How do you handle missing values in data? Explain in detail assuming different scenarios

Please help me solving this.

Hey @Sandilya_Bonu, Thanks for your post

Okay handling missing values is an essential step in data preprocessing and analysis.
So i will try to cover as techniques as i can to help you.

1. Categorical Data
Scenario you are working with categorical data

Here there are many approaches to handle it

  • Delete rows with missing values: if the missing values are only small fraction and completely random you might consider removing the rows with these missing values.
    Be aware that this technique can lead to loss of valuable information.

  • Imputation (Filling) with mode: Replace missing categorical values with the most frequent category (mode) in the respective column.
    This is simple method but might not be suitable if the mode is not representative or if the missingness is related to specific pattern.

  • Create a separate category: For example category like “Unknown” or “Missing” to represent missing values.

2. Numeric Data
Scenario you are analyzing dataset that includes the ages or income level for example

Some approaches to consider while working with numeric data:

  • Delete rows with missing values: Similar to categorical data, you might consider this approach if the fraction of missing values is small.

[Dataset entries]
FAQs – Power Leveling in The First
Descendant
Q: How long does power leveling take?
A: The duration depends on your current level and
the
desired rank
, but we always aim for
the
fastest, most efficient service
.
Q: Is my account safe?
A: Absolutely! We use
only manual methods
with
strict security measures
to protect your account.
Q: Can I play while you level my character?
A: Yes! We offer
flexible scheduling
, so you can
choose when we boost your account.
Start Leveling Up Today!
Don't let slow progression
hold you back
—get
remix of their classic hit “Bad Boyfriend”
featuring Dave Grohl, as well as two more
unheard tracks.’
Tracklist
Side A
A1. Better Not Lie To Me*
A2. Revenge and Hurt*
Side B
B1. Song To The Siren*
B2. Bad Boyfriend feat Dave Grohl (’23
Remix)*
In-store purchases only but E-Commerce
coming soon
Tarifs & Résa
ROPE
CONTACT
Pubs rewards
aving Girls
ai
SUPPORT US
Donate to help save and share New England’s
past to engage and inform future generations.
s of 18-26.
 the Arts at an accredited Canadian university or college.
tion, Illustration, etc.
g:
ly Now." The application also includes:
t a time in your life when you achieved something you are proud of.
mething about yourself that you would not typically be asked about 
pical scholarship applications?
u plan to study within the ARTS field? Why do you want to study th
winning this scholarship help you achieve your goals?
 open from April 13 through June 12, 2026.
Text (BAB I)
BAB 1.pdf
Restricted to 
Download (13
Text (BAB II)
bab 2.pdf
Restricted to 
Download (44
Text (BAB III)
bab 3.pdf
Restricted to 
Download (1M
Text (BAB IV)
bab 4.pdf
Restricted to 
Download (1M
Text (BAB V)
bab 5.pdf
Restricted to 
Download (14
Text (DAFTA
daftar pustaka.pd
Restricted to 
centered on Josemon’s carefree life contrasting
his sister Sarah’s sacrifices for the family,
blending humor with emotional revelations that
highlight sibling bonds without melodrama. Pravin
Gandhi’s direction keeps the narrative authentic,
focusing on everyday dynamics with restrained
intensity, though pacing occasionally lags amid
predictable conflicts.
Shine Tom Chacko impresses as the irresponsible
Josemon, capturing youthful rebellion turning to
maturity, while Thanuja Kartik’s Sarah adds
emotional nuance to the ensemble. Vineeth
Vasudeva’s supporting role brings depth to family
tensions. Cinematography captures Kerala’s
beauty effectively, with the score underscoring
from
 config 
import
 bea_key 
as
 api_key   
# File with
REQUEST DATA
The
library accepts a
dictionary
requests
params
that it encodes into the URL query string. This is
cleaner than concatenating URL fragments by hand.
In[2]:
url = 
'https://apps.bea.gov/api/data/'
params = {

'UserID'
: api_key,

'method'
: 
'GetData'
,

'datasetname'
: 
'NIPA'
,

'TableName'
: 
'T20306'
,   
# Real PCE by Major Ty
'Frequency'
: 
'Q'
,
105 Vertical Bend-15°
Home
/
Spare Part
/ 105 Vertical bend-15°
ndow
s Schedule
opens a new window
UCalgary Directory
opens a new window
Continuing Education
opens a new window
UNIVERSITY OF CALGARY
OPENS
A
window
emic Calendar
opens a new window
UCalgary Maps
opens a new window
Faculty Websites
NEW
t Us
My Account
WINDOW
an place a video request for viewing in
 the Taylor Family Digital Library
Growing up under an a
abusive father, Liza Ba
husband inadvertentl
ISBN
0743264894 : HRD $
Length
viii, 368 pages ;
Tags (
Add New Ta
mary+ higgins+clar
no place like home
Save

*QUESTIONS ON THE MATERIAL*:
[1] Filter the records, keeping every line that contains the string "scholarship". Matching is case-sensitive.
[2] Continue the forum thread on handling missing values in data from where it stops.

*ANSWERS GIVEN*:
[1]
pical scholarship applications?
winning this scholarship help you achieve your goals?

[2]
    Be careful about potential bias introduced by removing data

  • Mean/Median imputation: Replace missing values with the mean (average) or median (middle value) of the non-missing values in the respective column
    This is simple approach but could distort the distribution of the data if the missingness is not random.

  • Regression imputation: This is kinda avanced technique. You simply predict the missing values using regression model based on other features.

I just covered most common techniques and data types (categorical & numeric) cause your question was a bit general and you didn’t specify specific scenario

I hope it helps you
Best Regards,
Jamal

1 Like

Thanks for the quick reply.

Given 100 features, you have to select 10 features for a 3 class classification problem. What is your approach?

If you don’t mind please look into this also.

PCA is a useful technique for this.